O adeus da despedida

Dar tchau é diferente de despedir-se. Dizer adeus também. Sair de casa ou romper relações, idem.

A verdadeira despedida começa por dentro. No coração. E só quando acontece no coração podemos dizer que algo realmente terminou. Esgotou-se. Rompeu-se. Desmanchou-se.

 A razão, aqui, perde força.

Precisar romper, se distanciar de alguém, separar-se fisicamente representam um distanciamento, mas não uma despedida. Orgulho ferido não evolui para boas despedidas. Leva, sim à um distanciamento, mas aquele que nos feriu continua vivo em nós, mesmo através da raiva. Aliás, a raiva, o desejo de vingança são ótimas colas capazes de manter grudados os mais assumidos inimigos.

Também há quem fique junto corpo-a-corpo mas no coração já despediu-se faz tempo.

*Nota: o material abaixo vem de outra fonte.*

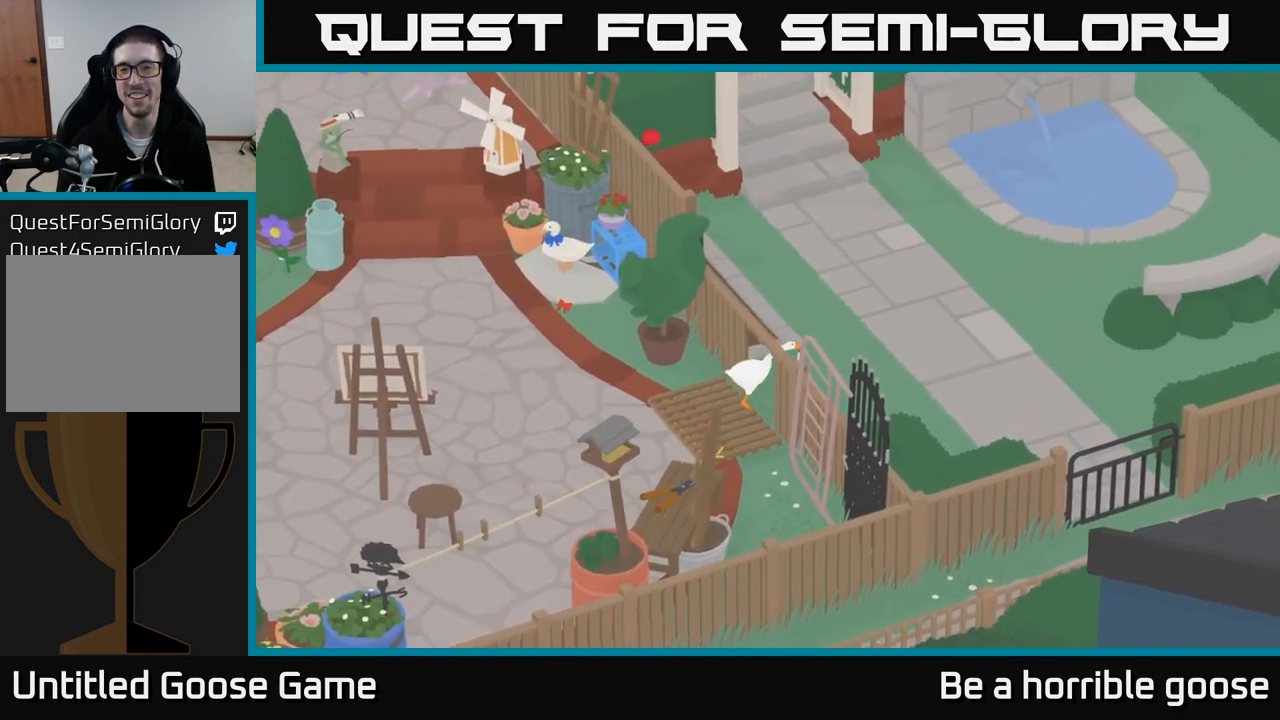
{"buttons": ["A"], "left_stick": "down-right", "right_stick": "center", "events": [[233, "left_stick", "down-right"]]}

Dentro de si o outro não mora mais.

Desconfio que, quem já esteja flertando com a partida mas ainda permanece junto é porque ainda há afeto, ou dor ou uma pendência. Um dos dois ainda está esperando por algo para permitir-se ir embora.

Por vezes o coração está fechado, mas a situação está em aberto.

Ou ao contrário.

Tem vezes que o ponto final de uma situação é uma provocação aos nossos opostos. Partimos querendo ficar e ficamos querendo ir. Mandamos embora no fundo desejando que o outro não vá. Deixamos que fique quando gostaríamos de oferecer a porta de saída. Desejamos boa viagem quando gostaríamos que a pessoa não fosse.

 Até que algo se movimenta em nós.

E podemos enfim aceitar os finais como eles se apresentam: necessários e, alguns, inevitáveis. Trazendo a dor e, ou a gratidão embutida.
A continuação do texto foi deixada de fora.